-- What is needed --
Omit the pictures, then write out every entry exactly as it reads.

══════

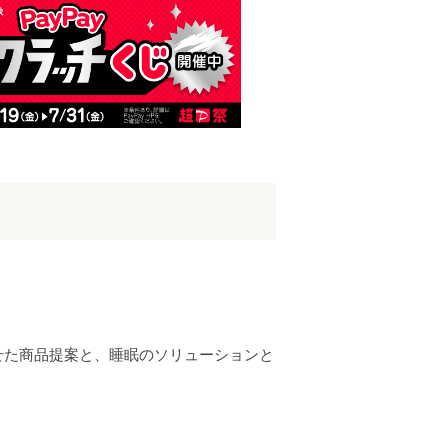
せた商品提案と、睡眠のソリューションと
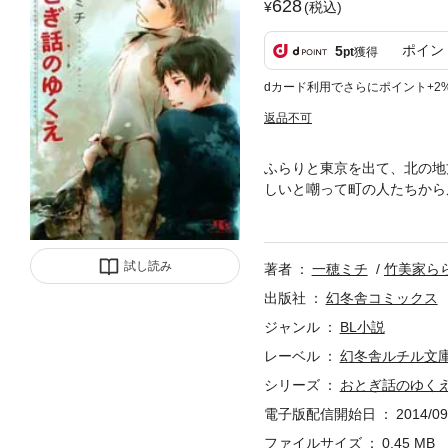
628
(税込)
ポイン
5
pt
獲得
dカード利用でさらにポイント+2
返品不可
ふらりと東京を出て、北の地
しいと嘲って町の人たちから
しまう。あまりにまっすぐな
て……？
試し読み
著者
一穂ミチ
竹美家ら
出版社
幻冬舎コミックス
ジャンル
BL小説
レーベル
幻冬舎ルチル文
シリーズ
おとぎ話のゆく
電子版配信開始日
2014/09
ファイルサイズ
0.45 MB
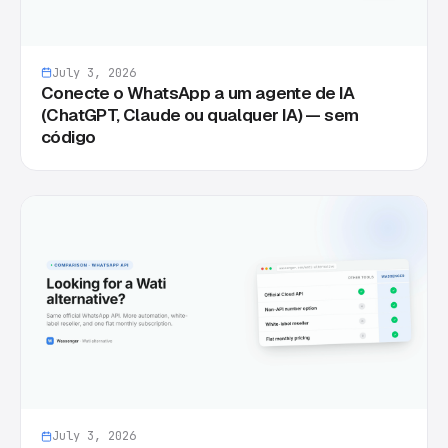
July 3, 2026
Conecte o WhatsApp a um agente de IA
(ChatGPT, Claude ou qualquer IA) — sem
código
July 3, 2026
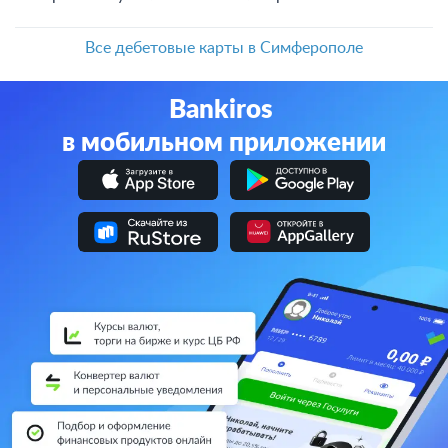
Все дебетовые карты в Симферополе
Bankiros
в мобильном приложении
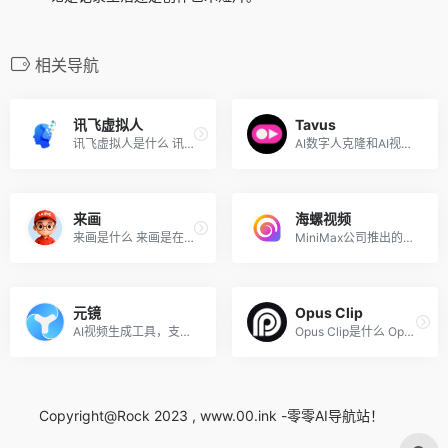
相关导航
讯飞虚拟人
Tavus
讯飞虚拟人是什么 讯飞虚拟人...
AI数字人克隆和AI视频实时对...
来画
海螺视频
来画是什么 来画是在线AI视频...
MiniMax公司推出的AI视频生成...
元镜
Opus Clip
AI视频生成工具，支持多模态...
Opus Clip是什么 Opus Clip是...
Copyright@Rock 2023 , www.00.ink -零零AI导航站！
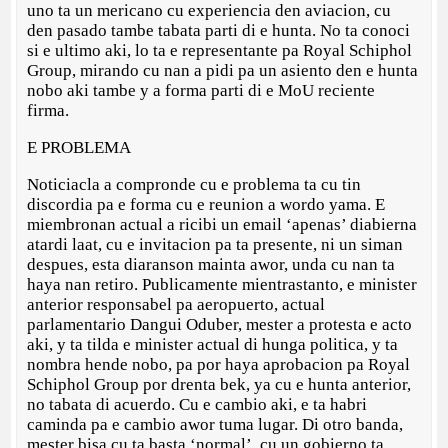
uno ta un mericano cu experiencia den aviacion, cu
den pasado tambe tabata parti di e hunta. No ta conoci
si e ultimo aki, lo ta e representante pa Royal Schiphol
Group, mirando cu nan a pidi pa un asiento den e hunta
nobo aki tambe y a forma parti di e MoU reciente
firma.
E PROBLEMA
Noticiacla a compronde cu e problema ta cu tin
discordia pa e forma cu e reunion a wordo yama. E
miembronan actual a ricibi un email ‘apenas’ diabierna
atardi laat, cu e invitacion pa ta presente, ni un siman
despues, esta diaranson mainta awor, unda cu nan ta
haya nan retiro. Publicamente mientrastanto, e minister
anterior responsabel pa aeropuerto, actual
parlamentario Dangui Oduber, mester a protesta e acto
aki, y ta tilda e minister actual di hunga politica, y ta
nombra hende nobo, pa por haya aprobacion pa Royal
Schiphol Group por drenta bek, ya cu e hunta anterior,
no tabata di acuerdo. Cu e cambio aki, e ta habri
caminda pa e cambio awor tuma lugar. Di otro banda,
mester bisa cu ta basta ‘normal’, cu un gobierno ta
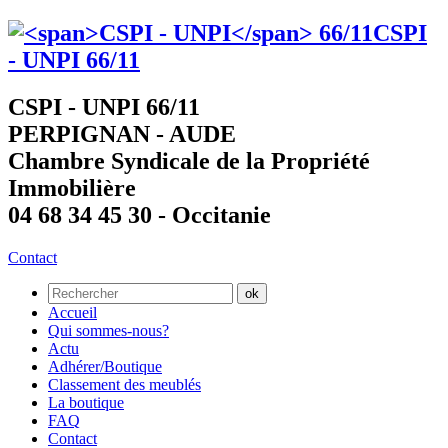
CSPI
- UNPI
66/11
CSPI - UNPI 66/11
PERPIGNAN - AUDE
Chambre Syndicale de la Propriété
Immobilière
04 68 34 45 30 - Occitanie
Contact
Accueil
Qui sommes-nous?
Actu
Adhérer/Boutique
Classement des meublés
La boutique
FAQ
Contact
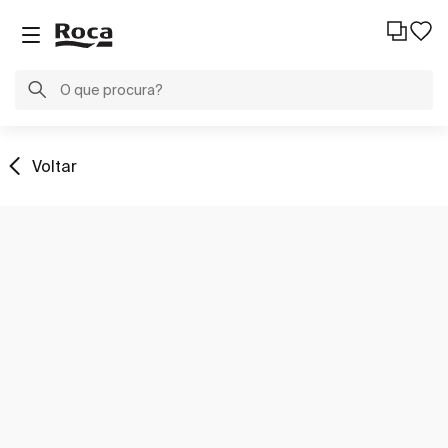
Voltar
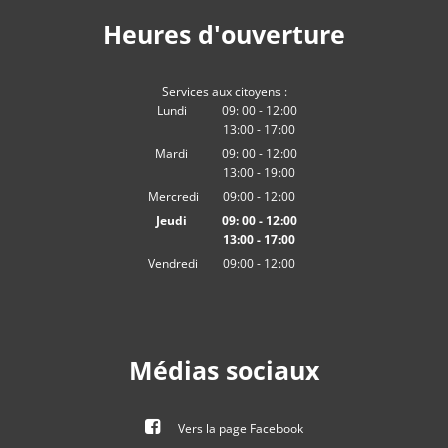
Heures d'ouverture
Services aux citoyens :
Lundi
09:
00
-
12:00
13:00
-
De 09:00 à 12:00
17
:
00
De 13:00 à 17:00
Mardi
09:
00
-
12:00
13:00
-
De 09:00 à 12:00
19
:
00
De 13:00 à 19:00
Mercredi
09:00
-
12:00
heures De 09:00 à 12:00 heures
Jeudi
09:
00
-
12:00
13:00
-
De 09:00 à 12:00
17
:
00
De 13:00 à 17:00
Vendredi
09:00
-
12:00
heures De 09:00 à 12:00 heures
Médias sociaux
Vers la page Facebook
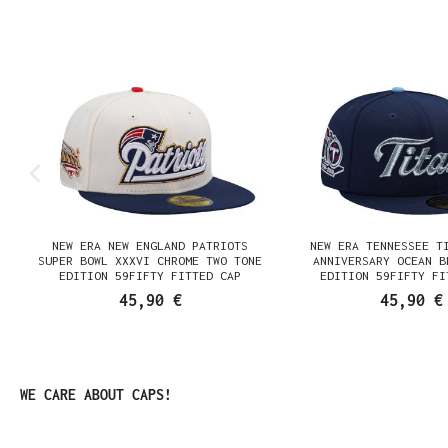
Produktgalerie überspringen
NEW ERA NEW ENGLAND PATRIOTS
NEW ERA TENNESSEE T
N
SUPER BOWL XXXVI CHROME TWO TONE
ANNIVERSARY OCEAN B
EDITION 59FIFTY FITTED CAP
EDITION 59FIFTY FI
45,90 €
45,90 €
Produktgalerie überspringen
WE CARE ABOUT CAPS!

══════

-- Response for this exercise --
せた商品提案と、睡眠のソリューションと
628
(税込)
ポイン
5
pt
獲得
dカード利用でさらにポイント+2
返品不可
ふらりと東京を出て、北の地
しいと嘲って町の人たちから
しまう。あまりにまっすぐな
て……？
試し読み
著者
一穂ミチ
竹美家ら
出版社
幻冬舎コミックス
ジャンル
BL小説
レーベル
幻冬舎ルチル文
シリーズ
おとぎ話のゆく
電子版配信開始日
2014/09
ファイルサイズ
0.45 MB
July 3, 2026
Conecte o WhatsApp a um agente de IA
(ChatGPT, Claude ou qualquer IA) — sem
código
July 3, 2026
Все дебетовые карты в Симферополе
Bankiros
в мобильном приложении
相关导航
讯飞虚拟人
Tavus
讯飞虚拟人是什么 讯飞虚拟人...
AI数字人克隆和AI视频实时对...
来画
海螺视频
来画是什么 来画是在线AI视频...
MiniMax公司推出的AI视频生成...
元镜
Opus Clip
AI视频生成工具，支持多模态...
Opus Clip是什么 Opus Clip是...
Copyright@Rock 2023 , www.00.ink -零零AI导航站！
uno ta un mericano cu experiencia den aviacion, cu
den pasado tambe tabata parti di e hunta. No ta conoci
si e ultimo aki, lo ta e representante pa Royal Schiphol
Group, mirando cu nan a pidi pa un asiento den e hunta
nobo aki tambe y a forma parti di e MoU reciente
firma.
E PROBLEMA
Noticiacla a compronde cu e problema ta cu tin
discordia pa e forma cu e reunion a wordo yama. E
miembronan actual a ricibi un email ‘apenas’ diabierna
atardi laat, cu e invitacion pa ta presente, ni un siman
despues, esta diaranson mainta awor, unda cu nan ta
haya nan retiro. Publicamente mientrastanto, e minister
anterior responsabel pa aeropuerto, actual
parlamentario Dangui Oduber, mester a protesta e acto
aki, y ta tilda e minister actual di hunga politica, y ta
nombra hende nobo, pa por haya aprobacion pa Royal
Schiphol Group por drenta bek, ya cu e hunta anterior,
no tabata di acuerdo. Cu e cambio aki, e ta habri
caminda pa e cambio awor tuma lugar. Di otro banda,
mester bisa cu ta basta ‘normal’, cu un gobierno ta
CSPI
- UNPI
66/11
CSPI - UNPI 66/11
PERPIGNAN - AUDE
Chambre Syndicale de la Propriété
Immobilière
04 68 34 45 30 - Occitanie
Contact
Accueil
Qui sommes-nous?
Actu
Adhérer/Boutique
Classement des meublés
La boutique
FAQ
Contact
Voltar
Heures d'ouverture
Services aux citoyens :
Lundi
09:
00
-
12:00
13:00
-
De 09:00 à 12:00
17
:
00
De 13:00 à 17:00
Mardi
09:
00
-
12:00
13:00
-
De 09:00 à 12:00
19
:
00
De 13:00 à 19:00
Mercredi
09:00
-
12:00
heures De 09:00 à 12:00 heures
Jeudi
09:
00
-
12:00
13:00
-
De 09:00 à 12:00
17
:
00
De 13:00 à 17:00
Vendredi
09:00
-
12:00
heures De 09:00 à 12:00 heures
Médias sociaux
Vers la page Facebook
Produktgalerie überspringen
NEW ERA NEW ENGLAND PATRIOTS
NEW ERA TENNESSEE T
N
SUPER BOWL XXXVI CHROME TWO TONE
ANNIVERSARY OCEAN B
EDITION 59FIFTY FITTED CAP
EDITION 59FIFTY FI
45,90 €
45,90 €
Produktgalerie überspringen
WE CARE ABOUT CAPS!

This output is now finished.